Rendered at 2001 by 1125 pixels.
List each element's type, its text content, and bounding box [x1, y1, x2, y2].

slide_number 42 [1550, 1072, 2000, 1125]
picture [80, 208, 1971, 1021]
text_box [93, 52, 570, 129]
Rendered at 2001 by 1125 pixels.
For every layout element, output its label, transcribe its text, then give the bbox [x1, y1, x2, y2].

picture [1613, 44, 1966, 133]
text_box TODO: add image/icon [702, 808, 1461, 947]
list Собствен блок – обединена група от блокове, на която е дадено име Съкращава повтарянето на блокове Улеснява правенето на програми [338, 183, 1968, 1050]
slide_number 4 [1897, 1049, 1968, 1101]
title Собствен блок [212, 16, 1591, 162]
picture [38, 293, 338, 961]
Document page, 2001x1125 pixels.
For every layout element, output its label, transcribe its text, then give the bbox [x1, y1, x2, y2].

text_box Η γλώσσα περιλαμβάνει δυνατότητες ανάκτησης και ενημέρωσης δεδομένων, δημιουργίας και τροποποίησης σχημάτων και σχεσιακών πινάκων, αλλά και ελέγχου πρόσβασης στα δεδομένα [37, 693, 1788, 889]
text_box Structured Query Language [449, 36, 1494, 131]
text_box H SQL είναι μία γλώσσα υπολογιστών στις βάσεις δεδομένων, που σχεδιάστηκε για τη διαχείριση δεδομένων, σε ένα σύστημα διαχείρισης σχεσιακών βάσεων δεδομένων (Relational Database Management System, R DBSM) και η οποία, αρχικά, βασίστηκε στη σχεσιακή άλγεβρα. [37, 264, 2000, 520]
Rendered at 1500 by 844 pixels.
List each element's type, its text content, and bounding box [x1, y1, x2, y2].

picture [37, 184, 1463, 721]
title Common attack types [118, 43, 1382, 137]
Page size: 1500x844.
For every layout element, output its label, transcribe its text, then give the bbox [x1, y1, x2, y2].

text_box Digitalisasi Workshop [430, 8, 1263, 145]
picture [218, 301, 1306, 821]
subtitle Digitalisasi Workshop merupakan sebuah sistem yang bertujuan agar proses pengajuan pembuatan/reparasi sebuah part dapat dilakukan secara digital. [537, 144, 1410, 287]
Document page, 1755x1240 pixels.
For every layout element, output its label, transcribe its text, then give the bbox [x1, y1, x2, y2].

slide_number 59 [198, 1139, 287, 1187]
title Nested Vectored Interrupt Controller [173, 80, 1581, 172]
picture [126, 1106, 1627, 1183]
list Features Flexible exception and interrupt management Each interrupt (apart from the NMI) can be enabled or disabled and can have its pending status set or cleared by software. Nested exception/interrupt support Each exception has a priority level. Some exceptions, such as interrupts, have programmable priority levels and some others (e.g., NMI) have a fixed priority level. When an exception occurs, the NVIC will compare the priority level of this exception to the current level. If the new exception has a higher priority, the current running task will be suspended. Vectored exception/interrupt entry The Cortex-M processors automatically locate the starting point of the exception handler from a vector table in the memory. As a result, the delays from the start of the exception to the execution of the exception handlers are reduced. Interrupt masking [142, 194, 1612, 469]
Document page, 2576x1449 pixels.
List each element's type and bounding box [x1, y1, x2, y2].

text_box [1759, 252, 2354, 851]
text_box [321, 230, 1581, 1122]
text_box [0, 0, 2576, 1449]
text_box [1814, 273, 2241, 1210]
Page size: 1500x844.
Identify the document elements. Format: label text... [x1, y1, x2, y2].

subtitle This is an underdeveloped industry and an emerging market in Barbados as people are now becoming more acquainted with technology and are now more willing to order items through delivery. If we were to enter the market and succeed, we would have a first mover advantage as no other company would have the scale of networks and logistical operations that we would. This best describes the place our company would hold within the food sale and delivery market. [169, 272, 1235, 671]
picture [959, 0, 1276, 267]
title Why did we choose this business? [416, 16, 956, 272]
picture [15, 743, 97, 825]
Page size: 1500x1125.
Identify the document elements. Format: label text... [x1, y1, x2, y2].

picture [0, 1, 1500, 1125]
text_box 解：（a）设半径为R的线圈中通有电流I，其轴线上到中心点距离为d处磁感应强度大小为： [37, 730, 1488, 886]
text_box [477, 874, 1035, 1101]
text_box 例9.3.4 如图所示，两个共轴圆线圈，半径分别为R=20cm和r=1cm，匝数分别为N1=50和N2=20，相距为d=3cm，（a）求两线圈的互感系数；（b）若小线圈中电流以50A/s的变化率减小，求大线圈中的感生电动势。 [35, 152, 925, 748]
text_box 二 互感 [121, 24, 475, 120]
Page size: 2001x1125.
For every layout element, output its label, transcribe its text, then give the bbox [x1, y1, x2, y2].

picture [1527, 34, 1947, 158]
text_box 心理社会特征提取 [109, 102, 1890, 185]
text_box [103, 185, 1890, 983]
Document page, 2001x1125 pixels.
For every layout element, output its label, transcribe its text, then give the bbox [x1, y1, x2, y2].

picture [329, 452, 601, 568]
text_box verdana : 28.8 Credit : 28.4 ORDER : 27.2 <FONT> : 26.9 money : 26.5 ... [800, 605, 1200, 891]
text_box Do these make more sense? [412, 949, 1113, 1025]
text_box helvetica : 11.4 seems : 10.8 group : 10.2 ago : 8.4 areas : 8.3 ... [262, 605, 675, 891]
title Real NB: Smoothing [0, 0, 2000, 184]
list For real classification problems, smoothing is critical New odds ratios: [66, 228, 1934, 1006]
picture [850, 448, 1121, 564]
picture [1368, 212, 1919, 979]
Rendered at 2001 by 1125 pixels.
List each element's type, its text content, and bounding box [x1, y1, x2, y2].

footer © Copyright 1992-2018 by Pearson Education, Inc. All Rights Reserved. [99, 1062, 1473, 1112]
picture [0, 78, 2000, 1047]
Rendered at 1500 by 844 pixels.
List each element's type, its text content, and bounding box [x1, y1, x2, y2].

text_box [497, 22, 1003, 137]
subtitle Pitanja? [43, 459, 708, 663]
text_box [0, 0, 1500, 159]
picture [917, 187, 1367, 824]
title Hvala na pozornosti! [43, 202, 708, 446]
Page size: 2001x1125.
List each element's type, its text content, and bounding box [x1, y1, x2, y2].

------------------------

Prompt> Would you mind giving all the records again exactly?

Worked solution>
Rendered at 2001 by 1125 pixels.
List each element's type, its text content, and bounding box [x1, y1, x2, y2].

slide_number 42 [1550, 1072, 2000, 1125]
picture [80, 208, 1971, 1021]
text_box [93, 52, 570, 129]
Rendered at 2001 by 1125 pixels.
For every layout element, output its label, transcribe its text, then give the bbox [x1, y1, x2, y2].

picture [1613, 44, 1966, 133]
text_box TODO: add image/icon [702, 808, 1461, 947]
list Собствен блок – обединена група от блокове, на която е дадено име Съкращава повтарянето на блокове Улеснява правенето на програми [338, 183, 1968, 1050]
slide_number 4 [1897, 1049, 1968, 1101]
title Собствен блок [212, 16, 1591, 162]
picture [38, 293, 338, 961]
Document page, 2001x1125 pixels.
For every layout element, output its label, transcribe its text, then give the bbox [x1, y1, x2, y2].

text_box Η γλώσσα περιλαμβάνει δυνατότητες ανάκτησης και ενημέρωσης δεδομένων, δημιουργίας και τροποποίησης σχημάτων και σχεσιακών πινάκων, αλλά και ελέγχου πρόσβασης στα δεδομένα [37, 693, 1788, 889]
text_box Structured Query Language [449, 36, 1494, 131]
text_box H SQL είναι μία γλώσσα υπολογιστών στις βάσεις δεδομένων, που σχεδιάστηκε για τη διαχείριση δεδομένων, σε ένα σύστημα διαχείρισης σχεσιακών βάσεων δεδομένων (Relational Database Management System, R DBSM) και η οποία, αρχικά, βασίστηκε στη σχεσιακή άλγεβρα. [37, 264, 2000, 520]
Rendered at 1500 by 844 pixels.
List each element's type, its text content, and bounding box [x1, y1, x2, y2].

picture [37, 184, 1463, 721]
title Common attack types [118, 43, 1382, 137]
Page size: 1500x844.
For every layout element, output its label, transcribe its text, then give the bbox [x1, y1, x2, y2].

text_box Digitalisasi Workshop [430, 8, 1263, 145]
picture [218, 301, 1306, 821]
subtitle Digitalisasi Workshop merupakan sebuah sistem yang bertujuan agar proses pengajuan pembuatan/reparasi sebuah part dapat dilakukan secara digital. [537, 144, 1410, 287]
Document page, 1755x1240 pixels.
For every layout element, output its label, transcribe its text, then give the bbox [x1, y1, x2, y2].

slide_number 59 [198, 1139, 287, 1187]
title Nested Vectored Interrupt Controller [173, 80, 1581, 172]
picture [126, 1106, 1627, 1183]
list Features Flexible exception and interrupt management Each interrupt (apart from the NMI) can be enabled or disabled and can have its pending status set or cleared by software. Nested exception/interrupt support Each exception has a priority level. Some exceptions, such as interrupts, have programmable priority levels and some others (e.g., NMI) have a fixed priority level. When an exception occurs, the NVIC will compare the priority level of this exception to the current level. If the new exception has a higher priority, the current running task will be suspended. Vectored exception/interrupt entry The Cortex-M processors automatically locate the starting point of the exception handler from a vector table in the memory. As a result, the delays from the start of the exception to the execution of the exception handlers are reduced. Interrupt masking [142, 194, 1612, 469]
Document page, 2576x1449 pixels.
List each element's type and bounding box [x1, y1, x2, y2].

text_box [1759, 252, 2354, 851]
text_box [321, 230, 1581, 1122]
text_box [0, 0, 2576, 1449]
text_box [1814, 273, 2241, 1210]
Page size: 1500x844.
Identify the document elements. Format: label text... [x1, y1, x2, y2].

subtitle This is an underdeveloped industry and an emerging market in Barbados as people are now becoming more acquainted with technology and are now more willing to order items through delivery. If we were to enter the market and succeed, we would have a first mover advantage as no other company would have the scale of networks and logistical operations that we would. This best describes the place our company would hold within the food sale and delivery market. [169, 272, 1235, 671]
picture [959, 0, 1276, 267]
title Why did we choose this business? [416, 16, 956, 272]
picture [15, 743, 97, 825]
Page size: 1500x1125.
Identify the document elements. Format: label text... [x1, y1, x2, y2].

picture [0, 1, 1500, 1125]
text_box 解：（a）设半径为R的线圈中通有电流I，其轴线上到中心点距离为d处磁感应强度大小为： [37, 730, 1488, 886]
text_box [477, 874, 1035, 1101]
text_box 例9.3.4 如图所示，两个共轴圆线圈，半径分别为R=20cm和r=1cm，匝数分别为N1=50和N2=20，相距为d=3cm，（a）求两线圈的互感系数；（b）若小线圈中电流以50A/s的变化率减小，求大线圈中的感生电动势。 [35, 152, 925, 748]
text_box 二 互感 [121, 24, 475, 120]
Page size: 2001x1125.
For every layout element, output its label, transcribe its text, then give the bbox [x1, y1, x2, y2].

picture [1527, 34, 1947, 158]
text_box 心理社会特征提取 [109, 102, 1890, 185]
text_box [103, 185, 1890, 983]
Document page, 2001x1125 pixels.
For every layout element, output its label, transcribe its text, then give the bbox [x1, y1, x2, y2].

picture [329, 452, 601, 568]
text_box verdana : 28.8 Credit : 28.4 ORDER : 27.2 <FONT> : 26.9 money : 26.5 ... [800, 605, 1200, 891]
text_box Do these make more sense? [412, 949, 1113, 1025]
text_box helvetica : 11.4 seems : 10.8 group : 10.2 ago : 8.4 areas : 8.3 ... [262, 605, 675, 891]
title Real NB: Smoothing [0, 0, 2000, 184]
list For real classification problems, smoothing is critical New odds ratios: [66, 228, 1934, 1006]
picture [850, 448, 1121, 564]
picture [1368, 212, 1919, 979]
Rendered at 2001 by 1125 pixels.
List each element's type, its text content, and bounding box [x1, y1, x2, y2].

footer © Copyright 1992-2018 by Pearson Education, Inc. All Rights Reserved. [99, 1062, 1473, 1112]
picture [0, 78, 2000, 1047]
Rendered at 1500 by 844 pixels.
List each element's type, its text content, and bounding box [x1, y1, x2, y2].

text_box [497, 22, 1003, 137]
subtitle Pitanja? [43, 459, 708, 663]
text_box [0, 0, 1500, 159]
picture [917, 187, 1367, 824]
title Hvala na pozornosti! [43, 202, 708, 446]
Page size: 2001x1125.
List each element's type, its text content, and bounding box [x1, y1, x2, y2].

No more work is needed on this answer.